Give back, character for character, the line that includes "input CELV;" and all lines beneath it in the data.

Collection entries
▼▼▼
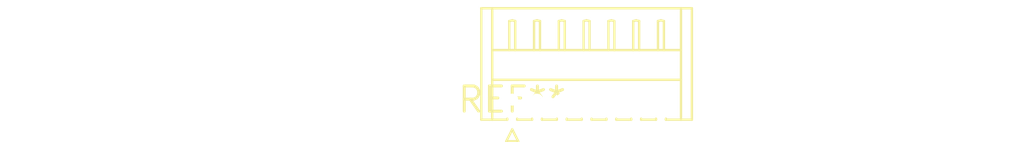
<source format=kicad_pcb>
(kicad_pcb (version 20240108) (generator pcbnew)

  (general
    (thickness 1.6)
  )

  (paper "A4")
  (layers
    (0 "F.Cu" signal)
    (31 "B.Cu" signal)
    (32 "B.Adhes" user "B.Adhesive")
    (33 "F.Adhes" user "F.Adhesive")
    (34 "B.Paste" user)
    (35 "F.Paste" user)
    (36 "B.SilkS" user "B.Silkscreen")
    (37 "F.SilkS" user "F.Silkscreen")
    (38 "B.Mask" user)
    (39 "F.Mask" user)
    (40 "Dwgs.User" user "User.Drawings")
    (41 "Cmts.User" user "User.Comments")
    (42 "Eco1.User" user "User.Eco1")
    (43 "Eco2.User" user "User.Eco2")
    (44 "Edge.Cuts" user)
    (45 "Margin" user)
    (46 "B.CrtYd" user "B.Courtyard")
    (47 "F.CrtYd" user "F.Courtyard")
    (48 "B.Fab" user)
    (49 "F.Fab" user)
    (50 "User.1" user)
    (51 "User.2" user)
    (52 "User.3" user)
    (53 "User.4" user)
    (54 "User.5" user)
    (55 "User.6" user)
    (56 "User.7" user)
    (57 "User.8" user)
    (58 "User.9" user)
  )

  (setup
    (pad_to_mask_clearance 0)
    (pcbplotparams
      (layerselection 0x00010fc_ffffffff)
      (plot_on_all_layers_selection 0x0000000_00000000)
      (disableapertmacros false)
      (usegerberextensions false)
      (usegerberattributes false)
      (usegerberadvancedattributes false)
      (creategerberjobfile false)
      (dashed_line_dash_ratio 12.000000)
      (dashed_line_gap_ratio 3.000000)
      (svgprecision 4)
      (plotframeref false)
      (viasonmask false)
      (mode 1)
      (useauxorigin false)
      (hpglpennumber 1)
      (hpglpenspeed 20)
      (hpglpendiameter 15.000000)
      (dxfpolygonmode false)
      (dxfimperialunits false)
      (dxfusepcbnewfont false)
      (psnegative false)
      (psa4output false)
      (plotreference false)
      (plotvalue false)
      (plotinvisibletext false)
      (sketchpadsonfab false)
      (subtractmaskfromsilk false)
      (outputformat 1)
      (mirror false)
      (drillshape 1)
      (scaleselection 1)
      (outputdirectory "")
    )
  )

  (net 0 "")

  (footprint "Hirose_DF13-07P-1.25DS_1x07_P1.25mm_Horizontal" (layer "F.Cu") (at 0 0))

)

</source>
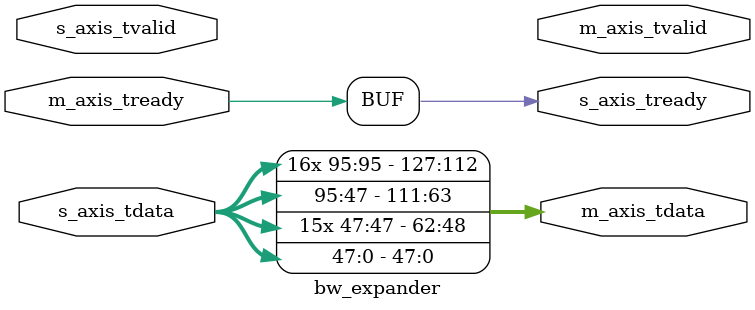
<source format=v>
`timescale 1ns/100ps

module bw_expander (
    input  wire [ 95:0] s_axis_tdata,
    input  wire         s_axis_tvalid,
    output wire         s_axis_tready,

    output wire [127:0] m_axis_tdata,
    output wire         m_axis_tvalid,
    input  wire         m_axis_tready
);

    assign m_axis_tdata = {{16{s_axis_tdata[95]}}, s_axis_tdata[95:48], {16{s_axis_tdata[47]}}, s_axis_tdata[47:0]};
    assign s_axis_tready = m_axis_tready;
    assign m_axis_tvalid = m_axis_tvalid;

endmodule
</source>
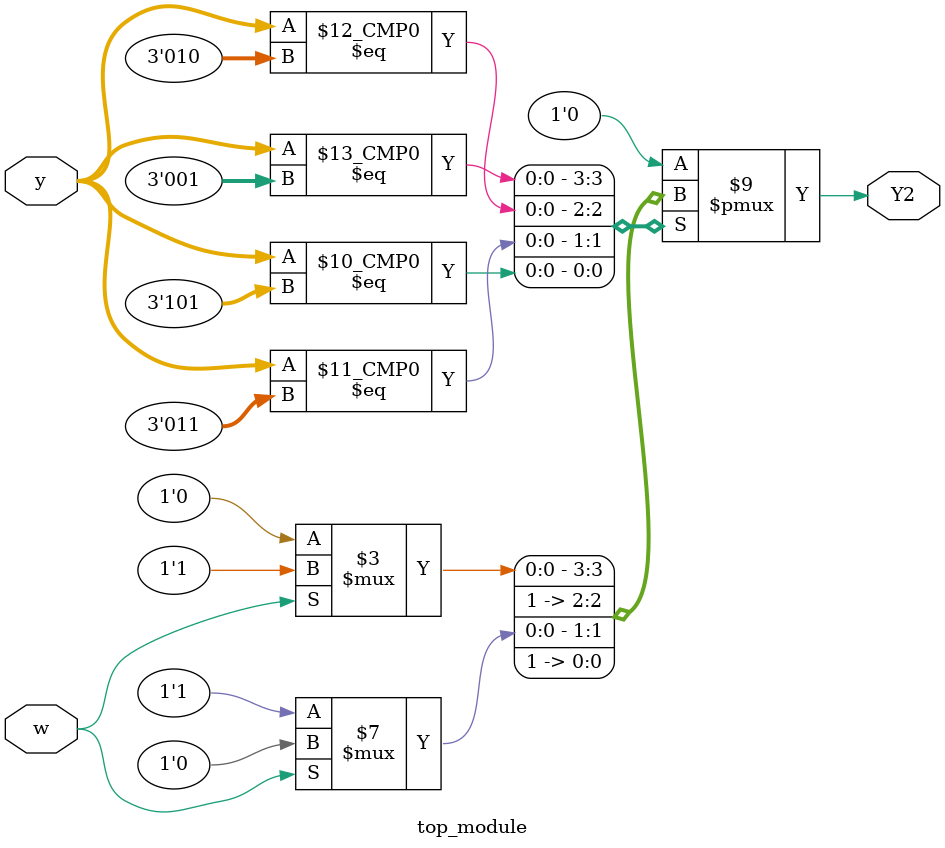
<source format=sv>
module top_module(
    input [3:1] y,
    input w,
    output reg Y2);
    
    always @(*) begin
        case (y)
            3'b000: Y2 = 1'b0;              // State A -> Y2 is 0
            3'b001: Y2 = (w == 1'b0) ? 1'b0 : 1'b1;  // State B -> Y2 is 0 if w=0; 1 if w=1
            3'b010: Y2 = (w == 1'b0) ? 1'b1 : 1'b1;  // State C -> Y2 is 1
            3'b011: Y2 = (w == 1'b0) ? 1'b1 : 1'b0;  // State D -> Y2 is 1 if w=0; 0 if w=1
            3'b100: Y2 = 1'b0;              // State E -> Y2 is 0
            3'b101: Y2 = 1'b1;              // State F -> Y2 is 1
            default: Y2 = 1'b0;             // Default case for safety
        endcase
    end
    
endmodule

</source>
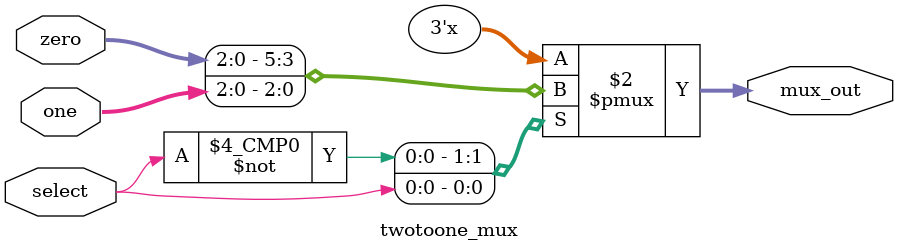
<source format=sv>
module twotoone_mux
(
input logic select,
input logic [2:0] zero, one,
output logic [2:0] mux_out
);

always_comb
	begin
		case (select)
			1'b0	:	mux_out = zero;
			1'b1	:	mux_out = one;
		default	:	mux_out = zero;
		endcase
	end

endmodule

</source>
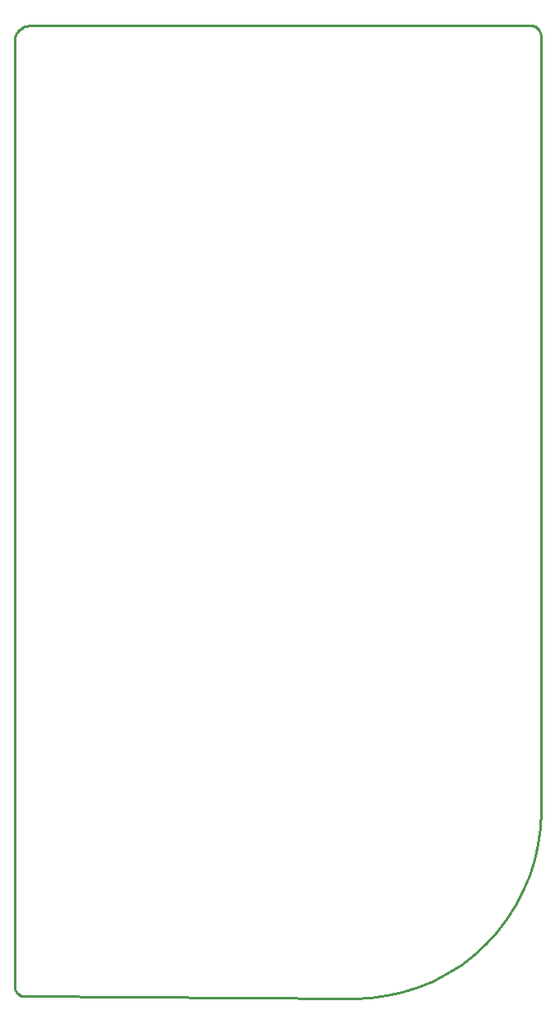
<source format=gbr>
G04 EAGLE Gerber RS-274X export*
G75*
%MOMM*%
%FSLAX34Y34*%
%LPD*%
%IN*%
%IPPOS*%
%AMOC8*
5,1,8,0,0,1.08239X$1,22.5*%
G01*
G04 Define Apertures*
%ADD10C,0.254000*%
D10*
X0Y10840D02*
X41Y9895D01*
X165Y8958D01*
X369Y8034D01*
X654Y7133D01*
X1016Y6259D01*
X1452Y5420D01*
X1960Y4622D01*
X2536Y3872D01*
X3175Y3175D01*
X3872Y2536D01*
X4623Y1960D01*
X5420Y1452D01*
X6259Y1016D01*
X7133Y654D01*
X8035Y369D01*
X8958Y165D01*
X9895Y41D01*
X10840Y0D01*
X348816Y-2067D01*
X349994Y-2070D01*
X366792Y-1337D01*
X383461Y858D01*
X399876Y4497D01*
X415912Y9553D01*
X431446Y15987D01*
X446359Y23750D01*
X460540Y32784D01*
X473879Y43020D01*
X486275Y54379D01*
X497634Y66775D01*
X507870Y80114D01*
X516904Y94295D01*
X524668Y109209D01*
X531102Y124742D01*
X536158Y140778D01*
X539797Y157193D01*
X541992Y173863D01*
X542725Y190660D01*
X542725Y989715D01*
X542686Y990611D01*
X542569Y991501D01*
X542375Y992377D01*
X542105Y993233D01*
X541761Y994062D01*
X541347Y994858D01*
X540865Y995614D01*
X540319Y996326D01*
X539713Y996988D01*
X539051Y997594D01*
X538339Y998140D01*
X537583Y998622D01*
X536787Y999036D01*
X535958Y999380D01*
X535102Y999650D01*
X534226Y999844D01*
X533336Y999961D01*
X532440Y1000000D01*
X15687Y1000000D01*
X14320Y999940D01*
X12963Y999762D01*
X11627Y999465D01*
X10322Y999054D01*
X9057Y998530D01*
X7844Y997898D01*
X6689Y997163D01*
X5604Y996330D01*
X4595Y995405D01*
X3670Y994396D01*
X2837Y993311D01*
X2102Y992156D01*
X1470Y990943D01*
X946Y989678D01*
X535Y988373D01*
X238Y987037D01*
X60Y985680D01*
X0Y984313D01*
X0Y10840D01*
M02*

</source>
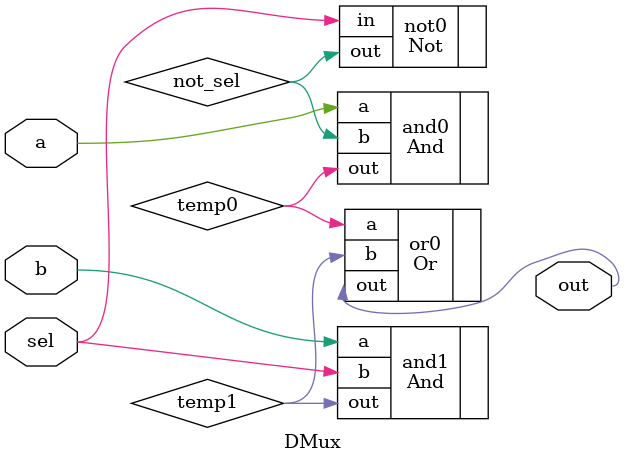
<source format=v>
module DMux (
  output wire out,
  input wire a,
  input wire b,
  input wire sel
);
  wire not_sel;
  wire temp0, temp1;
  Not not0 (
    .out(not_sel),
    .in(sel)
  );
  And and0 (
    .out(temp0),
    .a(a),
    .b(not_sel)
  );
  And and1 (
    .out(temp1),
    .a(b),
    .b(sel)
  );
  Or or0 (
    .out(out),
    .a(temp0),
    .b(temp1)
  );
endmodule

</source>
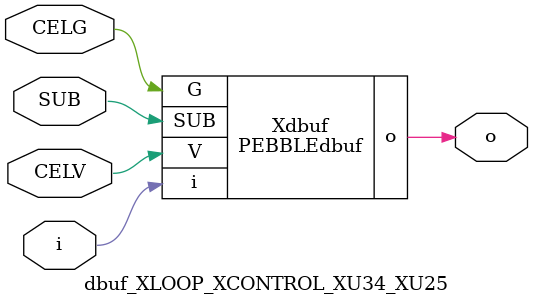
<source format=v>



module PEBBLEdbuf ( o, G, SUB, V, i );

  input V;
  input i;
  input G;
  output o;
  input SUB;
endmodule

//Celera Confidential Do Not Copy dbuf_XLOOP_XCONTROL_XU34_XU25
//Celera Confidential Symbol Generator
//Digital Buffer
module dbuf_XLOOP_XCONTROL_XU34_XU25 (CELV,CELG,i,o,SUB);
input CELV;
input CELG;
input i;
input SUB;
output o;

//Celera Confidential Do Not Copy dbuf
PEBBLEdbuf Xdbuf(
.V (CELV),
.i (i),
.o (o),
.SUB (SUB),
.G (CELG)
);
//,diesize,PEBBLEdbuf

//Celera Confidential Do Not Copy Module End
//Celera Schematic Generator
endmodule

</source>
▲▲▲
§ **Answer space**:
input CELV;
input CELG;
input i;
input SUB;
output o;

//Celera Confidential Do Not Copy dbuf
PEBBLEdbuf Xdbuf(
.V (CELV),
.i (i),
.o (o),
.SUB (SUB),
.G (CELG)
);
//,diesize,PEBBLEdbuf

//Celera Confidential Do Not Copy Module End
//Celera Schematic Generator
endmodule

</source>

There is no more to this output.